Victor has a 3.72 grade point average, ranking 42nd out of 604 students in his class at Hough. He is a member of the Spanish, science and math honor societies and was also part of an initiative called “Dialogue Day,” a presentation given to the student body in hopes of educating students and accepting differences. Last summer, he volunteered at the Mecklenburg Health and Rehabilitation Center, and he has also volunteered at the YMCA as an assistant to the camp counselors.
In a letter of recommendation, his school counselor, Alison Graves, wrote, “Victor is the epitome of resilience and what the American Dream is all about. His ability to weather any storm, and look at all obstacles, with positivity is a unique quality that will take him far in life.” She added, “Victor is a young man who has all the tools to not only lead a successful life, but also lead a life of significance. … Victor’s positive energy, passion and ability to balance and do everything so well is simply astonishing. This humble and genuine young man is destined for greatness, and without question, he will succeed.”
Kay’lla Richardson is a senior at Mallard Creek High School. She also plans to study biology and continue to medical school. She has been accepted to both the University of North Carolina and North Carolina State University. Kay’lla was inspired to become a doctor in middle school after a medical student gave her baby sister a staph infection by using an unclean IV needle that resulted in her sister dying a month later. Kay’lla says, “I don’t want anyone to have to go through the loss my family went through as a result of carelessness, something that could have been prevented.”
After becoming a doctor, Kay’lla hopes to focus her efforts on those who cannot afford healthcare by offering inexpensive services. She is also considering going abroad to help people in third world countries where healthcare is lacking.
Kay’lla has a 4.8 grade point average and ranks 17th out of 550 students in her class at Mallard Creek.
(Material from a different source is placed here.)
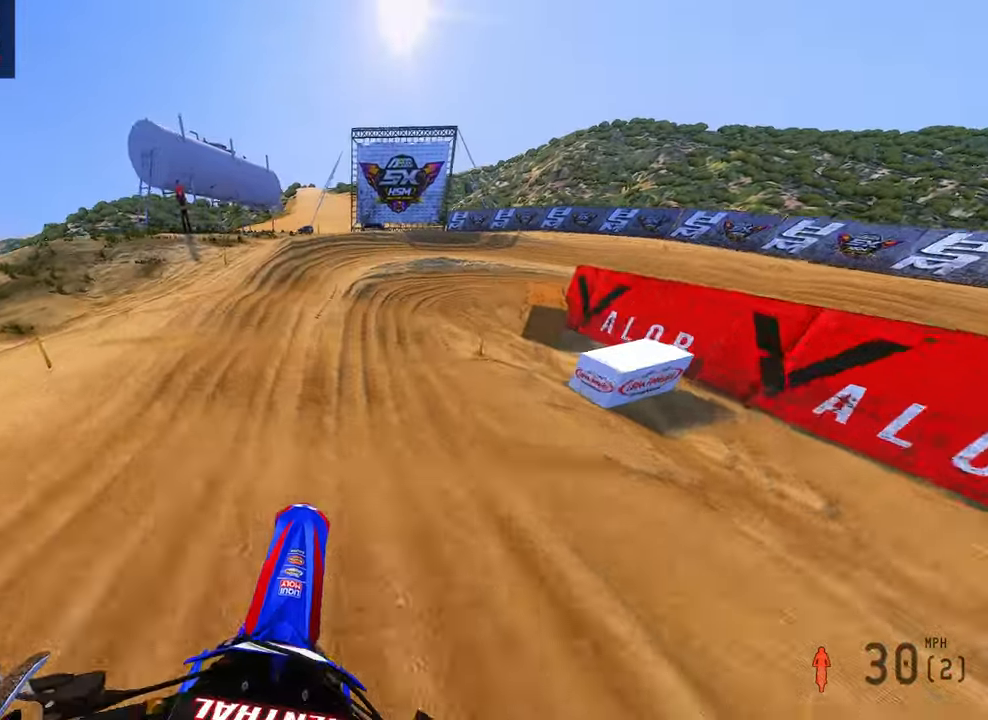
{"dt_ms": 500, "buttons": [], "left_stick": "up-right", "right_stick": "down-left", "button_events": [[200, "R2", "up"]]}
In addition to being one of the captains of the varsity basketball team, she is a member of the Executive Class Council, Senior Class Council, National Honor Society, National Technical Honor Society and National Science Honor Society. Kay’lla also volunteers weekly as a tutor at Highland Creek Elementary School and is in the Chick-Fil-A Leadership Academy, which is a nationwide high school leadership program. She participates in monthly leader labs and in “Impact Projects” that help serve the community. Last year, she was part of a group of students that hosted a carnival for elementary and middle school students and donated the proceeds to Levine Children’s Hospital.
Her basketball coach, Della Funderburk, calls Kay’lla “a wonderful leader and role model for other students.” She notes Kay’lla is “an outstanding student and has demonstrated academic excellence” while taking “some of the most challenging courses that Mallard Creek has to offer.” Funderburk continues, “Kay’lla truly is an all-around good student and a wonderful person. She is very intelligent, compassionate and driven.” Funderburk also states, “I have no doubt that her strong work ethic will continue to blossom and grow.”
In addition to financial contributions, the Hornets Players Scholarship Fund will also focus on mentorship and providing the students with the ongoing support needed to make it through college. Members of the organization, including players and coaches, will connect with and assist the students with their transition to college. In addition to serving on the selection committee, Hornets players will communicate regularly with the students and host the recipients and their families at future games.